Calling all hot flashing menopausal women….


(And partners of these women, male or otherwise…. if they want to earn some brownie points.)

Are hot flashes making you feel like you live on the surface of the sun?



Forget black cohosh.




Forget soy.


I tried both, and they didn’t touch my heat.



But this?

This works.




A personal, portable tiny air conditioner.




Soak the filter in cold water, then put it in the freezer.



Fill the reservoir with cold water…




Position it on your desk, coffee table, bedside table… point the lever straight at your face –

And let her rip.




I found mine at Home Depot for $39.99 and I’m happy.




Not as happy as I would be stepping into a sub zero walk in freezer…

But who has room for one of those in the living room?

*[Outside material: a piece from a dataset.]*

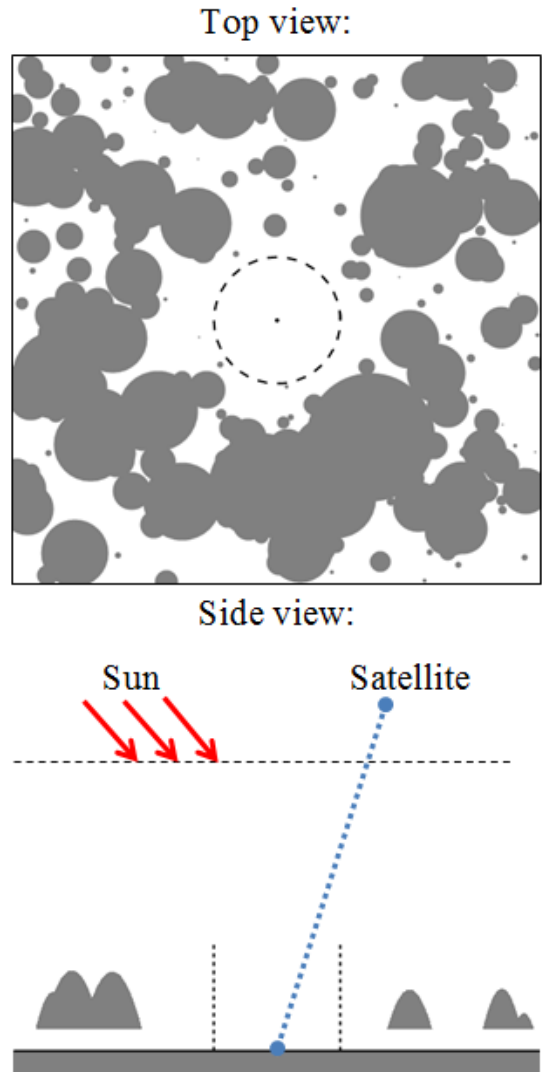
Figure 1. Geometric scheme of the problem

36 thoughts on “Calling all hot flashing menopausal women….”

    1. Don’t make me hurt you.
      Funny story…. my husband has listened to me sweat (yes, occasionally it’s noisy) for the past 4 years. He’d roll his eyes and think I was being overly dramatic….saying it couldn’t be THAT bad. Then…
      Then he had triple bypass and experienced a few post surgical hot flashes. OMG, you’d have thought he was roasting on an open flame. He whined and complained non stop. Not so funny when it’s happening to you.
      If he even begins to give me the stink eye now? I remind him.

      Liked by 1 person

      1. Night sweats are hot flashes, they’re just done in the dark. Fun aren’t they? Imagine having at least 20 of them a day and you’ll walk a mile in my shoes. ( which I don’t do anymore because I’m too damned hot!)

        Liked by 1 person

      2. Perhaps with some training, you can channel that heat through your hands enough to cook your dinner?
        *** I understand a lot of mutants start with scary (uncontrolled) abilities. 😉

        Liked by 2 people

  1. I’ve seen this and actually contemplated buying one, not for me but for my son who lives with me. We don’t have refrigerated air in the rental home I have, it’s a plain old swamp cooler, and I can live with that. But since I’m the one who pays the utility bills, I draw the line at leaving the air on all night long. But he says its too hot, so I think if River gives this a thumbs up, it’s worth buying. 😉

    Liked by 2 people

    1. Well, it’s not a real air conditioner mind you. It isn’t going to cool a room. I just use it as an auxiliary when I’m in the middle of a flash, blowing full bore on my face. It does give cool air but only if you’re very close.

      Liked by 1 person

      1. And that’s all I need, so my son can have it on his freaking night stand to help him cool down. At least this way he can use it in his room instead of having the air on all night cooling down the entire house and wasting energy.

        Liked by 1 person

  2. Can’t say I have the pleasure of hot flashes, though I have had a couple or so in my lifetime, usually brought on by wizards in cath labs and radio imaging.
    But I do remember raw uncontrolled emotions after the first open heart surgery. I never had unfiltered emotions until then. Snook just shrugged and said, now you know how I feel.
    Not one ounce of sympathy in that woman …

    Liked by 1 person

  3. That’s an excellent lil doohickey. I’ll keep that in mind. I had a lot of hot flashes about five years ago, and rarely now, but night sweats. I’m having the longest transitional stage everrrrrr, and feel like I’ll never make it to crone.